Ce très bel essai de Michaël Foessel, je le lis, aussi, personnellement, comme une (bien) instructive mise en perspective de l’Histoire

_ à l’aune de rapports existentiels majeurs, c’est-à-dire ces « liens » d' »affection, d’amour, de désir » qui nous « attachent » fondamentalement, et pas seulement circonstanciellement et à l’occasion, selon une opportunité « intéressée », à d' »autres » _ sujets d’eux-mêmes _ qui ne nous sont ni de simples « moyens » (achetables et jetables) de plaisir d’un instant, ni de simples « instruments » d’un moment, d’une « étape » de quelque « plan » un peu finaud et « rationalisé » « de carrière »,

c’est-à-dire fondamentaux pour ce qu’il en est du caractère encore ou toujours « humain », ou pas, de « l’Homme » (« nul n’est une île » !) :

_ les Grecs (la flamme inintimidable de la vérité-justice de Socrate versus l’habileté rhétorique,  manigancière et marchande, des Sophistes _ cf « Gorgias » de Platon ; ainsi que l’institution-fondation de l’Académie par ce dernier),

_ la Renaissance (les succès galopants de la « technicisation » polymorphe, de Machiavel _ et l’analyse du « machiavélique » in « Le Prince » _ à Galilée ; et bientôt au « fort utile » de Descartes, enthousiaste à « trouver une (philosophie) pratique » nous permettant de « nous rendre comme maîtres et possesseurs de la Nature« , à l’arrivée du « Discours de la méthode pour bien conduire sa raison et trouver la vérité dans les sciences« …),

_ les Lumières (Kant, sur la dignité _ impayable ! _ de la personne ; et l’analyse de la hiérarchie des moyens et des fins…),

_ le moment hégélien (la belle analyse par Hegel des rapports de tension de la société civile et de l’Etat),

_ ainsi qu’aujourd’hui (par exemple, cette « expérience médiatique« , en ouverture, à la première phrase de l' »Introduction » du livre, page 7 : « la captation du débat politique par les communiquants

a atteint une sorte de paroxysme comique

le jour où le président de la République a choisi Disneyland

pour porter à la connaissance du public

sa nouvelle relation amoureuse » :

qu’on se rassure _ ou se désespère, c’est selon l’angle de perspective… _ cependant,

l’enjeu et l’analyse _ civilisationnels _ de « La Privation de l’intime » sont d’une tout autre amplitude de portée que ce simple ordre du « pipol » !..)…
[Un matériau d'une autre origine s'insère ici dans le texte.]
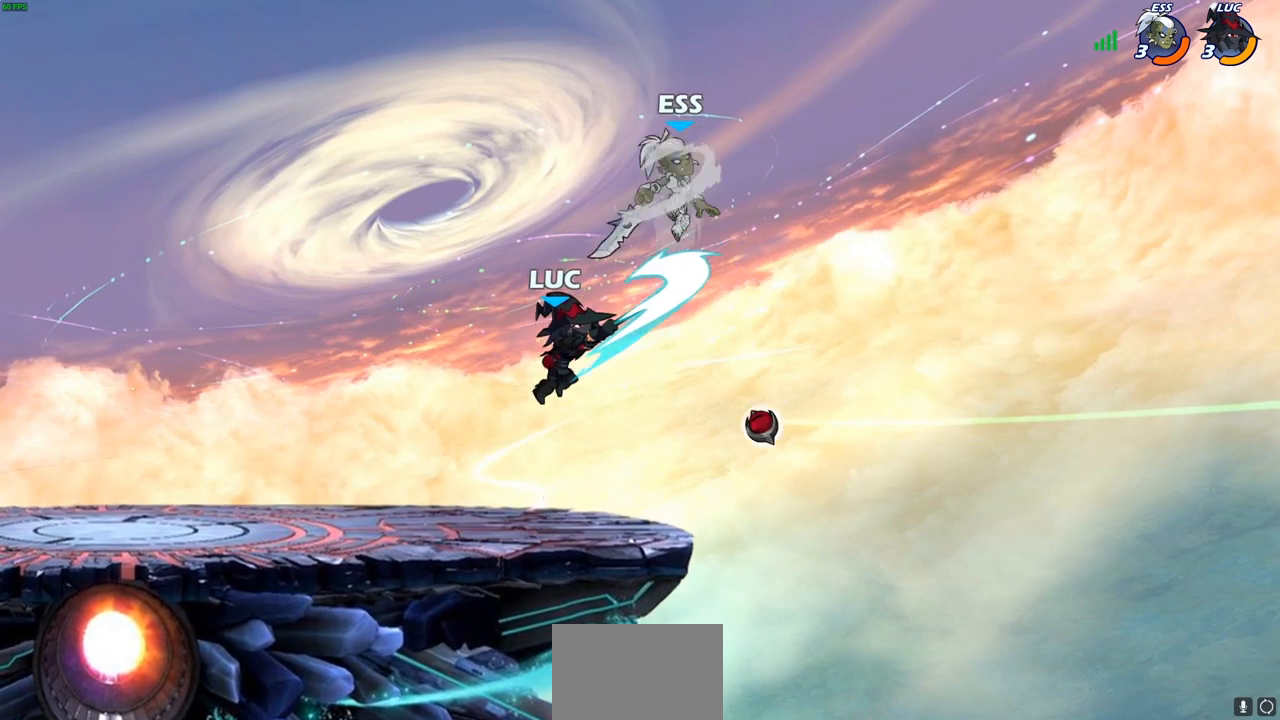
{"buttons": ["CROSS"], "left_stick": "up-right", "right_stick": "center", "events": [[383, "left_stick", "down-left"], [500, "CROSS", "down"], [500, "left_stick", "up-right"]]}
Ce très bel essai de Michaël Foessel, donc,

je le lis, aussi, personnellement, comme une (bien) instructive mise en perspective de l’Histoire

de la « civilisation des mœurs »,

à partir _ c’est là le fil d’Ariane que j’y perçois _ de manipulations

_ technicistes et techniciennes (et notamment « politiciennes », par le fait)

_ « des mœurs », donc

_ on relira, ici, « La Civilisation des mœurs » de Norbert Elias ;

ainsi que, de ce même Elias : « La Dynamique de l’Occident« , « La Société des individus » et « La Société de cour » ; et même, pour préciser encore un peu plus ou mieux les enjeux on ne peut plus « politiques » de tout cela, sur l’œuvre même d’Elias : « Norbert Elias : la civilisation et l’Etat« , de Florence Delmotte, un essai paru aux Éditions de l’Université de Bruxelles, en août 2007 _,

aujourd’hui ;

à l’occasion d’attaques _ maintenant _ d’une violence (existentielle) inouïe (et radicale)

contre « l’intime »

_ lequel, « intime », renvoie, essentiellement et crucialement, « à des liens

affectifs, amoureux, désirants

où le sujet prend le risque de se perdre » _ de notre « exister »

de « sujets« , donc,

pas encore (tout à fait) « in-humains » (sur une pente bien savonneuse, ou/et pas mal savonnée, cependant : à quelles branches « se raccrocher », dans pareille chute vertigineuse ?..)

_ pour reprendre aussi encore le concept (de « non-inhumain« ) proposé par Bernard Stiegler dans son (important) « Prendre soin _ de la jeunesse et des générations » _ ;

à l’occasion d’attaques

qui vont jusqu’à « pulvériser »

_ réduire en miettes, en poudre, en poussière (= à rien !) ;

et avec notre propre blanc-seing, souvent, qui plus est !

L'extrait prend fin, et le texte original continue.